• _What you have to do_
Output every line of text from all the rows as a Markdown table with the columns "Line" and "Text," numbering the lines in order and skipping blank ones. Leave the pictures out.

(Page-level text extractions)

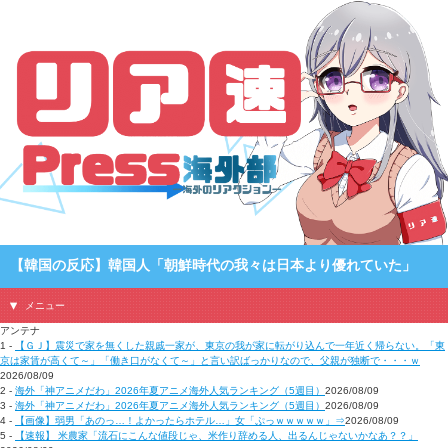
【韓国の反応】韓国人「朝鮮時代の我々は日本より優れていた」
メニュー
アンテナ
1 -
【ＧＪ】震災で家を無くした親戚一家が、東京の我が家に転がり込んで一年近く帰らない。「東
京は家賃が高くて～」「働き口がなくて～」と言い訳ばっかりなので、父親が独断で・・・ｗ
2026/08/09
2 -
海外「神アニメだわ」2026年夏アニメ海外人気ランキング（5週目）
2026/08/09
3 -
海外「神アニメだわ」2026年夏アニメ海外人気ランキング（5週目）
2026/08/09
4 -
【画像】弱男「あのっ…！よかったらホテル…」女「ぷっｗｗｗｗｗ」⇒
2026/08/09
5 -
【速報】 米農家「流石にこんな値段じゃ、米作り辞める人、出るんじゃないかなあ？？」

• _Exercise output_
| Line | Text |
|---|---|
| 1 | 【韓国の反応】韓国人「朝鮮時代の我々は日本より優れていた」 |
| 2 | メニュー |
| 3 | アンテナ |
| 4 | 1 - |
| 5 | 【ＧＪ】震災で家を無くした親戚一家が、東京の我が家に転がり込んで一年近く帰らない。「東 |
| 6 | 京は家賃が高くて～」「働き口がなくて～」と言い訳ばっかりなので、父親が独断で・・・ｗ |
| 7 | 2026/08/09 |
| 8 | 2 - |
| 9 | 海外「神アニメだわ」2026年夏アニメ海外人気ランキング（5週目） |
| 10 | 2026/08/09 |
| 11 | 3 - |
| 12 | 海外「神アニメだわ」2026年夏アニメ海外人気ランキング（5週目） |
| 13 | 2026/08/09 |
| 14 | 4 - |
| 15 | 【画像】弱男「あのっ…！よかったらホテル…」女「ぷっｗｗｗｗｗ」⇒ |
| 16 | 2026/08/09 |
| 17 | 5 - |
| 18 | 【速報】 米農家「流石にこんな値段じゃ、米作り辞める人、出るんじゃないかなあ？？」 |